Cao Zhanglong, Bryant David, Molteno Timothy C A, Fox Colin, Parry Matthew
SAGI West, School of Molecular and Life Sciences, Curtin University, Perth 6085, Australia.
Department of Mathematics & Statistics, University of Otago, Dunedin 9054, New Zealand.
Sensors (Basel). 2021 May 6;21(9):3215. doi: 10.3390/s21093215.

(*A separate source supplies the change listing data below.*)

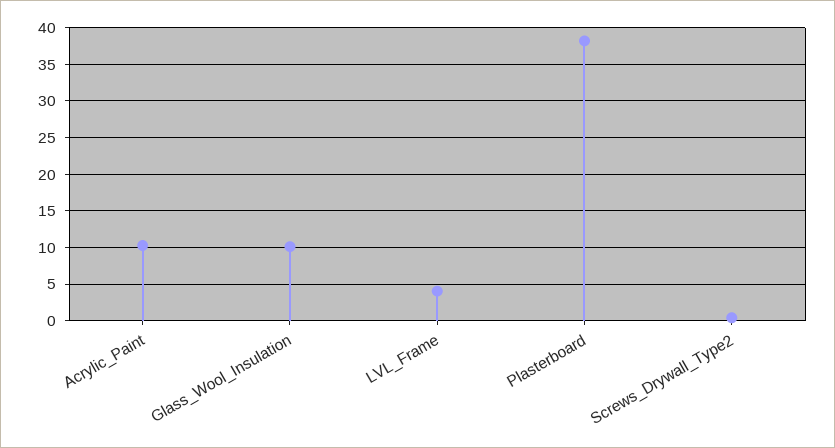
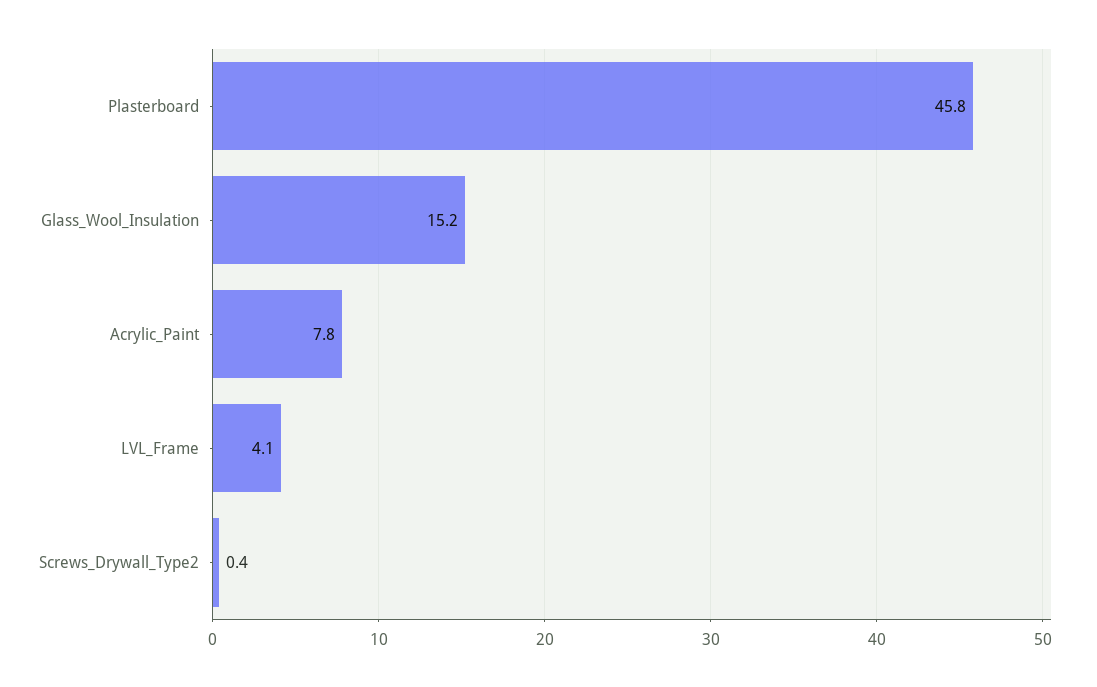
Acrylic_Paint: 10 -> 7.8
Glass_Wool_Insulation: 10 -> 15.2
Plasterboard: 38 -> 45.8

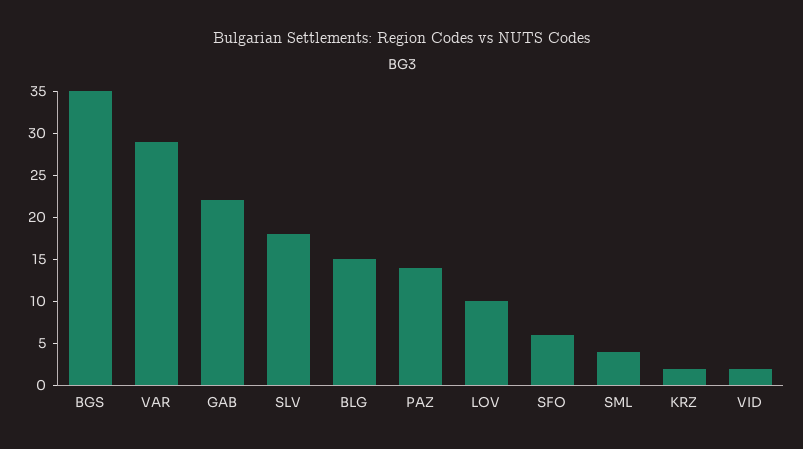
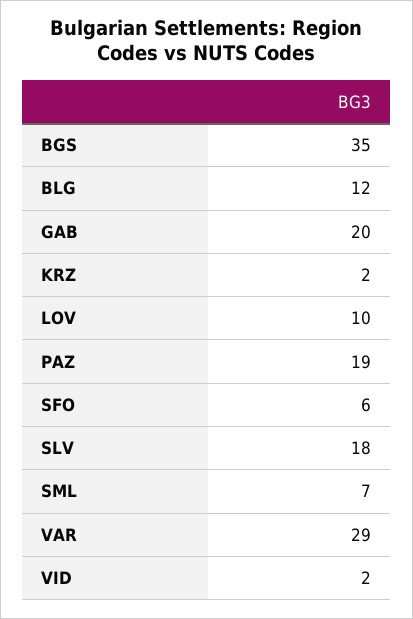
GAB: 22 -> 20
BLG: 15 -> 12
PAZ: 14 -> 19
SML: 4 -> 7

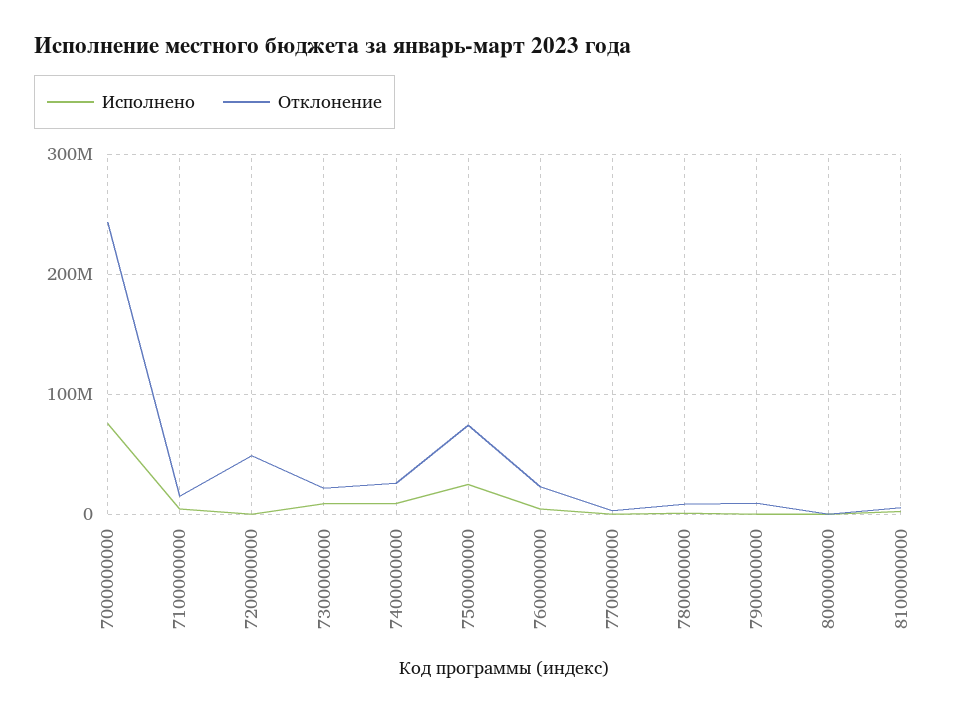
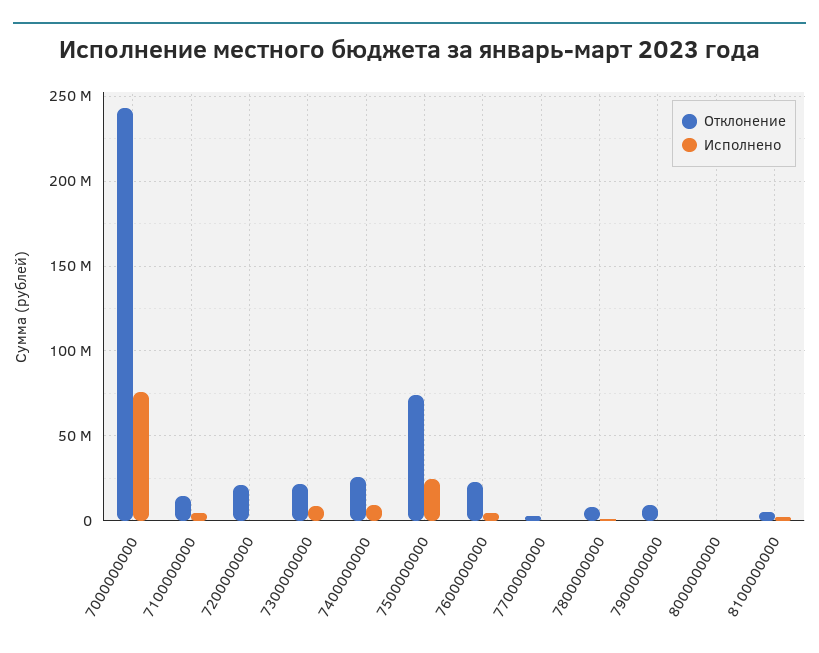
Отклонение, 7200000000: 50000000 -> 20000000

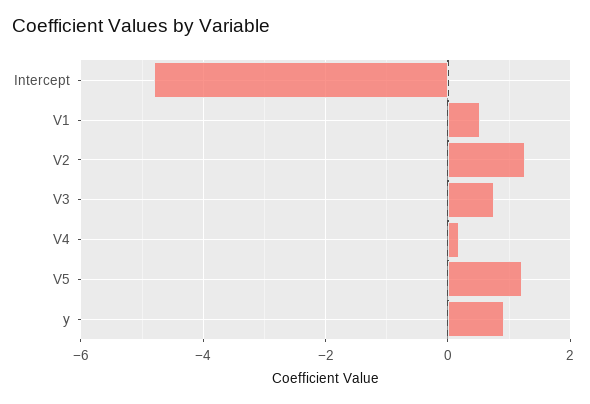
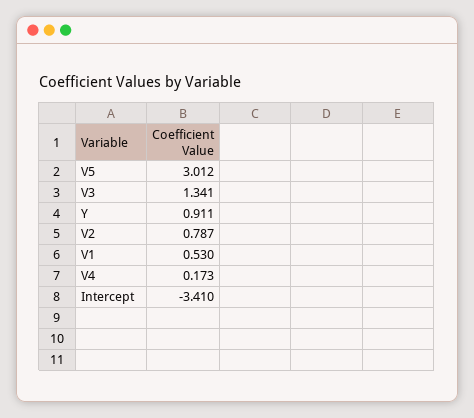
Intercept: -4.8 -> -3.41
V2: 1.2 -> 0.787
V3: 0.8 -> 1.341
V5: 1.2 -> 3.012

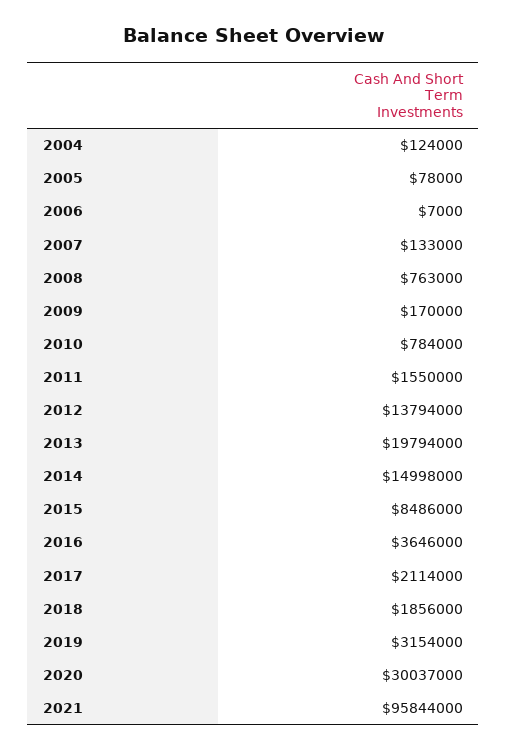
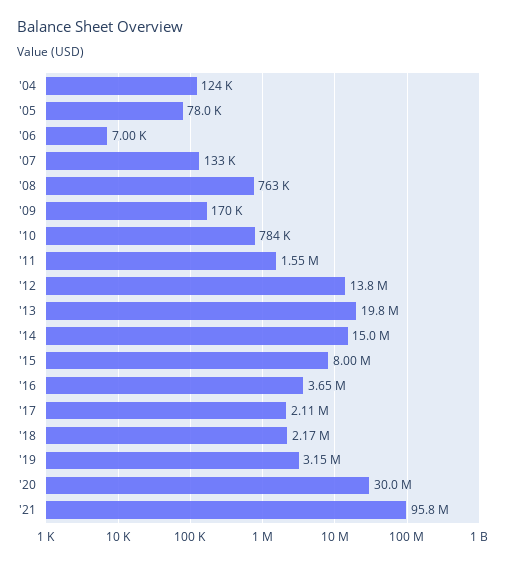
2015: 8486000 -> 8000000
2018: 1856000 -> 2170000

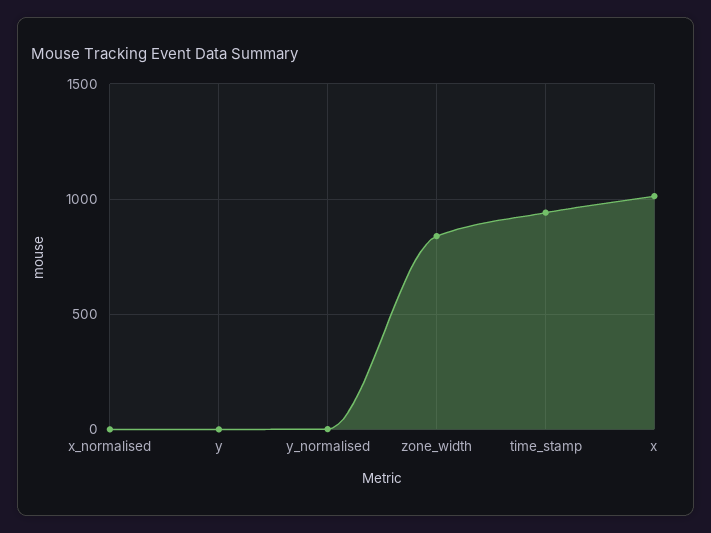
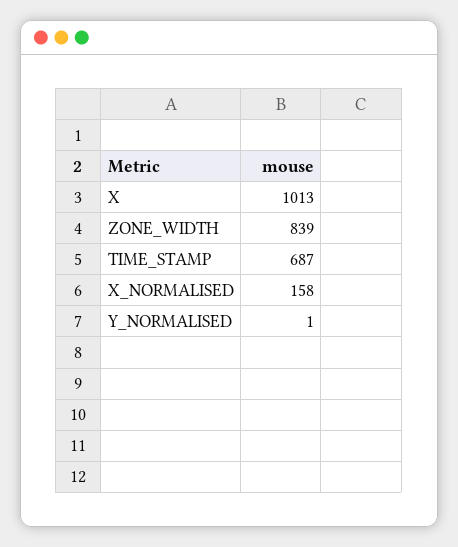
x_normalised: 0 -> 158
y: 0 -> none
time_stamp: 950 -> 687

Trajectory reconstruction is the process of inferring the path of a moving object between successive observations. In this paper, we propose a smoothing spline-which we name the V-spline-that incorporates position and velocity information and a penalty term that controls acceleration. We introduce an adaptive V-spline designed to control the impact of irregularly sampled observations and noisy velocity measurements. A cross-validation scheme for estimating the V-spline parameters is proposed, and, in simulation studies, the V-spline shows superior performance to existing methods. Finally, an application of the V-spline to vehicle trajectory reconstruction in two dimensions is given, in which the penalty term is allowed to further depend on known operational characteristics of the vehicle.
轨迹重建是在连续观测之间推断移动物体路径的过程。在本文中,我们提出了一种平滑样条——我们称之为V样条——它结合了位置和速度信息以及一个控制加速度的惩罚项。我们引入了一种自适应V样条,旨在控制不规则采样观测和有噪声速度测量的影响。提出了一种用于估计V样条参数的交叉验证方案,并且在模拟研究中,V样条表现出优于现有方法的性能。最后,给出了V样条在二维车辆轨迹重建中的应用,其中惩罚项被允许进一步依赖于车辆的已知运行特性。